Now I really do have to get on with that marking!

Friday, 12 June 2009

More on the Desktop Repository

I've done some more experimentation on the Desktop Repository idea - strangely coinciding with another 100 exam scripts appearing on my desk to be marked.

Firstly, I've tried to have a go with moving the PowerPoint image data back to an EPrints repository. Each slideshow appears as a separate eprint record, with each of the individual slide images appearing as a separate subdocument, with its own metadata (title/caption etc). A document search allows individual slides to be selected on a specific topic from across all the slideshows. They can then be viewed or exported, and my previous comments about creating new slideshows apply as before.

Secondly, I've been thinking about how to manage individual slides out of the context of the PowerPoint slideshow wrapper that they were created in. Either a new document format has to be created, or I just use a singleton slideshow object (i.e. a PPTX file with just one slide in it). I think that the latter will be easier to handle, because the problem of how to discriminate between an n-slide slideshow and a 1-slide slideshow is easier to solve than the problem of how to manage a whole new document format!

Thirdly, a colleague of mine (Dave Challis, the webmaster here at Southampton) is creating some software for manipulating OpenOffice XML files so that a repository (such as EPrints) can use PowerPoint packages much more easily. The aim is to have Perl and Java modules that will enable collections and sets of repository items to be easily rewritten as slideshows; and if those items are individual slides in the first place (see above) then the ability to conjure slides between slideshows is guaranteed.

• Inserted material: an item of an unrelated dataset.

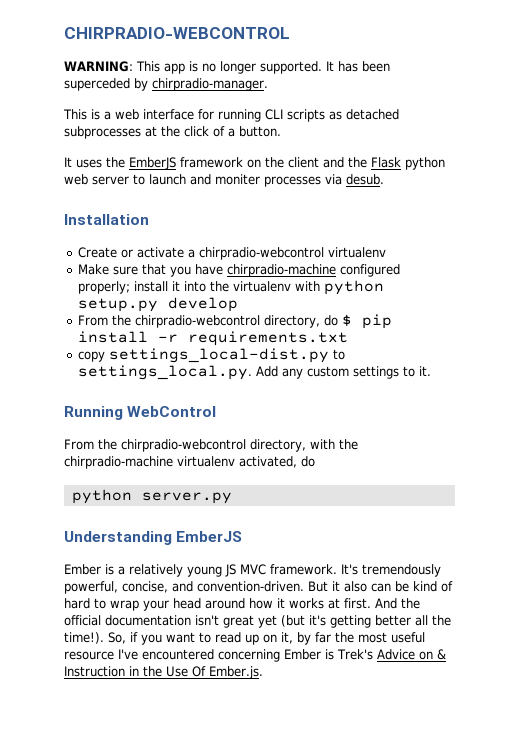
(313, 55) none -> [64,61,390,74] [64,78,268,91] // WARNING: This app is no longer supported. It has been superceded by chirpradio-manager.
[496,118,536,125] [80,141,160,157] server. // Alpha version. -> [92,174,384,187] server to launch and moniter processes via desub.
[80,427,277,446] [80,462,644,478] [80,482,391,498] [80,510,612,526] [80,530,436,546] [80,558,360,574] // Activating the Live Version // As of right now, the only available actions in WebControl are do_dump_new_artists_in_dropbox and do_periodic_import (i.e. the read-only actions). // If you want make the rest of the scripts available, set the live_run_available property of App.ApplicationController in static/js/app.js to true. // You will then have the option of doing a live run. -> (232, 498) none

This is all a bit of a step back from the truly desktop repository, but EPrints does give me a framework to deal with structured data and metadata. The desktop itself is great at dealing with files, but delegates all of the complexity of those files to applications. The file system has facilities for storing metadata (see the BSD xattr command), but very few commandline tools for managing and manipulating it. So I'll use EPrints to give me some experience with handling large collections of personal data, and then see how far I can push those capabilities back to teh desktop.

Must dash, I have some marking to do.